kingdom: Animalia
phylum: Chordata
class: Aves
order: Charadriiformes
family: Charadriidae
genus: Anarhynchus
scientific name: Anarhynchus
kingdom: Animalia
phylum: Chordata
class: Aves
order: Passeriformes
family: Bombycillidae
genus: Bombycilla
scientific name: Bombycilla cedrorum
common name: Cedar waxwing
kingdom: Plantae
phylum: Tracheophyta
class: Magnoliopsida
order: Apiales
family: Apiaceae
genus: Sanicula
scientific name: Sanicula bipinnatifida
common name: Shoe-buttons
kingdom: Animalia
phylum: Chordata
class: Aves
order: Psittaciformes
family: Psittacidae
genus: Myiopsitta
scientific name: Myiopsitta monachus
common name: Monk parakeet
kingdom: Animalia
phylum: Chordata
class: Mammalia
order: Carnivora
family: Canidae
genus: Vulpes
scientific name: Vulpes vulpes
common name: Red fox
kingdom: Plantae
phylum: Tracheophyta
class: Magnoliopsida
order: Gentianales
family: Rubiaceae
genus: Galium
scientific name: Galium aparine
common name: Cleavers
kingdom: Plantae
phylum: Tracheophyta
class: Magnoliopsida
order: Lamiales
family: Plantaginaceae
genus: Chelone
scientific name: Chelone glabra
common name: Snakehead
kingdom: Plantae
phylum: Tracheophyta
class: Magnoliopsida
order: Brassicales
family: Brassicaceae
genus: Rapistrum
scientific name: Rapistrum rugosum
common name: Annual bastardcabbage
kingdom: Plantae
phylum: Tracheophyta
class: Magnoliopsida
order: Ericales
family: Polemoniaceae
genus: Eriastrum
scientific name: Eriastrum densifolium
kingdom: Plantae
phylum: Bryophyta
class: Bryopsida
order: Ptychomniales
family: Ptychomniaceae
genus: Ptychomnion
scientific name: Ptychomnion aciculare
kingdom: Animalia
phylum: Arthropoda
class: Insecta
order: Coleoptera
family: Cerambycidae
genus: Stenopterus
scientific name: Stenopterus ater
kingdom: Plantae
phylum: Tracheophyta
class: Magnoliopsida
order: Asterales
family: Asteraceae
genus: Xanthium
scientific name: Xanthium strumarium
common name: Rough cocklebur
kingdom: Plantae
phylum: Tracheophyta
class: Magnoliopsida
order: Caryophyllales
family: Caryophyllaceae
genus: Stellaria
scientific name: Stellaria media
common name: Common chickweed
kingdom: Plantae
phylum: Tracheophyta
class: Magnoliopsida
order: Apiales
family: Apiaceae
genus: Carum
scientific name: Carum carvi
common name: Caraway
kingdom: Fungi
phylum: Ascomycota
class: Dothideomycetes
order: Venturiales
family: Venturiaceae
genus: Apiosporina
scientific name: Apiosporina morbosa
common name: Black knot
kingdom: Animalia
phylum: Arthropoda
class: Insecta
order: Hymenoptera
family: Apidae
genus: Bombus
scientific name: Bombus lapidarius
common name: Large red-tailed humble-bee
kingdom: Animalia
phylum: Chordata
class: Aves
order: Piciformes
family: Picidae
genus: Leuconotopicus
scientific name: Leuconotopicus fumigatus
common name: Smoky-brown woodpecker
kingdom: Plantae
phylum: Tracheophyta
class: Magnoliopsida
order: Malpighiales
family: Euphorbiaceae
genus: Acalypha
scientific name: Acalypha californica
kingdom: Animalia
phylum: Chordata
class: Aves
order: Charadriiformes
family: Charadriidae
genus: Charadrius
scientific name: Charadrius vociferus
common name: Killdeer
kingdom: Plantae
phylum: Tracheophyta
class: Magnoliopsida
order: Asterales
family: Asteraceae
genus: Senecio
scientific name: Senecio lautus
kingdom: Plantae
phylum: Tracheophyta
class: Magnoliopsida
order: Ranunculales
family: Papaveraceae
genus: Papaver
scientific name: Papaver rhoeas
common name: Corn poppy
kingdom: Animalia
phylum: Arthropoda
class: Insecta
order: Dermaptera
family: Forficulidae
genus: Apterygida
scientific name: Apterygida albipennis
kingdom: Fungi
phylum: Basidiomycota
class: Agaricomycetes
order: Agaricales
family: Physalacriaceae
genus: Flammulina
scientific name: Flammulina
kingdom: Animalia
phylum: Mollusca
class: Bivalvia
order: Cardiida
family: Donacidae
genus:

* [YOUR INSTRUCTIONS] Reproduce every line of all the entries above word for word, in the order given.

* [OUTPUT OF THE TASK]
kingdom: Animalia
phylum: Chordata
class: Aves
order: Charadriiformes
family: Charadriidae
genus: Anarhynchus
scientific name: Anarhynchus
kingdom: Animalia
phylum: Chordata
class: Aves
order: Passeriformes
family: Bombycillidae
genus: Bombycilla
scientific name: Bombycilla cedrorum
common name: Cedar waxwing
kingdom: Plantae
phylum: Tracheophyta
class: Magnoliopsida
order: Apiales
family: Apiaceae
genus: Sanicula
scientific name: Sanicula bipinnatifida
common name: Shoe-buttons
kingdom: Animalia
phylum: Chordata
class: Aves
order: Psittaciformes
family: Psittacidae
genus: Myiopsitta
scientific name: Myiopsitta monachus
common name: Monk parakeet
kingdom: Animalia
phylum: Chordata
class: Mammalia
order: Carnivora
family: Canidae
genus: Vulpes
scientific name: Vulpes vulpes
common name: Red fox
kingdom: Plantae
phylum: Tracheophyta
class: Magnoliopsida
order: Gentianales
family: Rubiaceae
genus: Galium
scientific name: Galium aparine
common name: Cleavers
kingdom: Plantae
phylum: Tracheophyta
class: Magnoliopsida
order: Lamiales
family: Plantaginaceae
genus: Chelone
scientific name: Chelone glabra
common name: Snakehead
kingdom: Plantae
phylum: Tracheophyta
class: Magnoliopsida
order: Brassicales
family: Brassicaceae
genus: Rapistrum
scientific name: Rapistrum rugosum
common name: Annual bastardcabbage
kingdom: Plantae
phylum: Tracheophyta
class: Magnoliopsida
order: Ericales
family: Polemoniaceae
genus: Eriastrum
scientific name: Eriastrum densifolium
kingdom: Plantae
phylum: Bryophyta
class: Bryopsida
order: Ptychomniales
family: Ptychomniaceae
genus: Ptychomnion
scientific name: Ptychomnion aciculare
kingdom: Animalia
phylum: Arthropoda
class: Insecta
order: Coleoptera
family: Cerambycidae
genus: Stenopterus
scientific name: Stenopterus ater
kingdom: Plantae
phylum: Tracheophyta
class: Magnoliopsida
order: Asterales
family: Asteraceae
genus: Xanthium
scientific name: Xanthium strumarium
common name: Rough cocklebur
kingdom: Plantae
phylum: Tracheophyta
class: Magnoliopsida
order: Caryophyllales
family: Caryophyllaceae
genus: Stellaria
scientific name: Stellaria media
common name: Common chickweed
kingdom: Plantae
phylum: Tracheophyta
class: Magnoliopsida
order: Apiales
family: Apiaceae
genus: Carum
scientific name: Carum carvi
common name: Caraway
kingdom: Fungi
phylum: Ascomycota
class: Dothideomycetes
order: Venturiales
family: Venturiaceae
genus: Apiosporina
scientific name: Apiosporina morbosa
common name: Black knot
kingdom: Animalia
phylum: Arthropoda
class: Insecta
order: Hymenoptera
family: Apidae
genus: Bombus
scientific name: Bombus lapidarius
common name: Large red-tailed humble-bee
kingdom: Animalia
phylum: Chordata
class: Aves
order: Piciformes
family: Picidae
genus: Leuconotopicus
scientific name: Leuconotopicus fumigatus
common name: Smoky-brown woodpecker
kingdom: Plantae
phylum: Tracheophyta
class: Magnoliopsida
order: Malpighiales
family: Euphorbiaceae
genus: Acalypha
scientific name: Acalypha californica
kingdom: Animalia
phylum: Chordata
class: Aves
order: Charadriiformes
family: Charadriidae
genus: Charadrius
scientific name: Charadrius vociferus
common name: Killdeer
kingdom: Plantae
phylum: Tracheophyta
class: Magnoliopsida
order: Asterales
family: Asteraceae
genus: Senecio
scientific name: Senecio lautus
kingdom: Plantae
phylum: Tracheophyta
class: Magnoliopsida
order: Ranunculales
family: Papaveraceae
genus: Papaver
scientific name: Papaver rhoeas
common name: Corn poppy
kingdom: Animalia
phylum: Arthropoda
class: Insecta
order: Dermaptera
family: Forficulidae
genus: Apterygida
scientific name: Apterygida albipennis
kingdom: Fungi
phylum: Basidiomycota
class: Agaricomycetes
order: Agaricales
family: Physalacriaceae
genus: Flammulina
scientific name: Flammulina
kingdom: Animalia
phylum: Mollusca
class: Bivalvia
order: Cardiida
family: Donacidae
genus:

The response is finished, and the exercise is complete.